/---
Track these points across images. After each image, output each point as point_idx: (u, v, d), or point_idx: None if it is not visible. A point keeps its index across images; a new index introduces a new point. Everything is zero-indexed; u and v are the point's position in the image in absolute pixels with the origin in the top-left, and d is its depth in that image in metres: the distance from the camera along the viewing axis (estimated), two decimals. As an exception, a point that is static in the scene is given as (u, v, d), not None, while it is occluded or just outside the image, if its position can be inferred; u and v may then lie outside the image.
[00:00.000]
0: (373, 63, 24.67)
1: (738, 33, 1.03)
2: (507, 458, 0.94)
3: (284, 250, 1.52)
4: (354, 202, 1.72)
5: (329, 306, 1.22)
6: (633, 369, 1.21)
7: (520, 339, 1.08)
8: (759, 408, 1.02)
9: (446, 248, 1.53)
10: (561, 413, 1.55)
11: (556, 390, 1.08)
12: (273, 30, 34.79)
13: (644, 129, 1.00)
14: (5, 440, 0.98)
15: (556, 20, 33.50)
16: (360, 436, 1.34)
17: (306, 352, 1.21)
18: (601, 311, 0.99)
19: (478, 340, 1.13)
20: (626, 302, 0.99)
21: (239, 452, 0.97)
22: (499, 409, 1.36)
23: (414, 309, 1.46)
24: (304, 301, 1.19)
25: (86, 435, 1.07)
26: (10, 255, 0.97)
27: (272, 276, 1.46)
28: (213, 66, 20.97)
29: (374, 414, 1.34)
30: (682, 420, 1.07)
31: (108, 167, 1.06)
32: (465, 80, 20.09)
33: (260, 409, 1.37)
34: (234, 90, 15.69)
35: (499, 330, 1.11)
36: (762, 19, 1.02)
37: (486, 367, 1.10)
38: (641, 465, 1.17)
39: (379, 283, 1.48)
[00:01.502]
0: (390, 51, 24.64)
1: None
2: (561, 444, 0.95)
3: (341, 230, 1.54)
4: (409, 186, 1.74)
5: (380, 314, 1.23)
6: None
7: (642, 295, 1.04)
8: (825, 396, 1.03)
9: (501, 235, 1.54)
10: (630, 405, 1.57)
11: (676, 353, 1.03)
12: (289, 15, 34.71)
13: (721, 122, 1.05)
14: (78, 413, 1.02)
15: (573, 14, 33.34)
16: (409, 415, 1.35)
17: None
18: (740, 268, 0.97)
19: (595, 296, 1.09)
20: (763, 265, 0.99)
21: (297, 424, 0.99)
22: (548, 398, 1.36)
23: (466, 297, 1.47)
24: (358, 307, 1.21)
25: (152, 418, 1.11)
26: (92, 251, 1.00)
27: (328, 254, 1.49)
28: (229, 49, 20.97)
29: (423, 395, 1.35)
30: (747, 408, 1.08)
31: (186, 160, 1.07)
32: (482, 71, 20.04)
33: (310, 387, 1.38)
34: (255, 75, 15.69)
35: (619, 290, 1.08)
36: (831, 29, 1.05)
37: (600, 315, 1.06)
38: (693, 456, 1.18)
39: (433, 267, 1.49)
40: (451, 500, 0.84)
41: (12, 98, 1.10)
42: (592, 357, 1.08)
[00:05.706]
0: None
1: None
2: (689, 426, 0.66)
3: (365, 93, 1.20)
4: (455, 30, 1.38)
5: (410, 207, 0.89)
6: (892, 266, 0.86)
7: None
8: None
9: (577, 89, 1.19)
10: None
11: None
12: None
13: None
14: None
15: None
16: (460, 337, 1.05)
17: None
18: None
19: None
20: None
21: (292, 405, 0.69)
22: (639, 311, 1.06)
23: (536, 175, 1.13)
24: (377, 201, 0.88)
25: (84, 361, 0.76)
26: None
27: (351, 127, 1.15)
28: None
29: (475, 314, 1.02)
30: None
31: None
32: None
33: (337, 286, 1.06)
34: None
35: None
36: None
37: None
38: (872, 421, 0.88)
\---
#### WHAT IS BEING ASKED
The range runs from the line with "5: (329, 306, 1.22)" up to and including the line with "28: (213, 66, 20.97)" in the listing above; please write out exactly those lines and nothing more.

#### FINAL ANSWER
5: (329, 306, 1.22)
6: (633, 369, 1.21)
7: (520, 339, 1.08)
8: (759, 408, 1.02)
9: (446, 248, 1.53)
10: (561, 413, 1.55)
11: (556, 390, 1.08)
12: (273, 30, 34.79)
13: (644, 129, 1.00)
14: (5, 440, 0.98)
15: (556, 20, 33.50)
16: (360, 436, 1.34)
17: (306, 352, 1.21)
18: (601, 311, 0.99)
19: (478, 340, 1.13)
20: (626, 302, 0.99)
21: (239, 452, 0.97)
22: (499, 409, 1.36)
23: (414, 309, 1.46)
24: (304, 301, 1.19)
25: (86, 435, 1.07)
26: (10, 255, 0.97)
27: (272, 276, 1.46)
28: (213, 66, 20.97)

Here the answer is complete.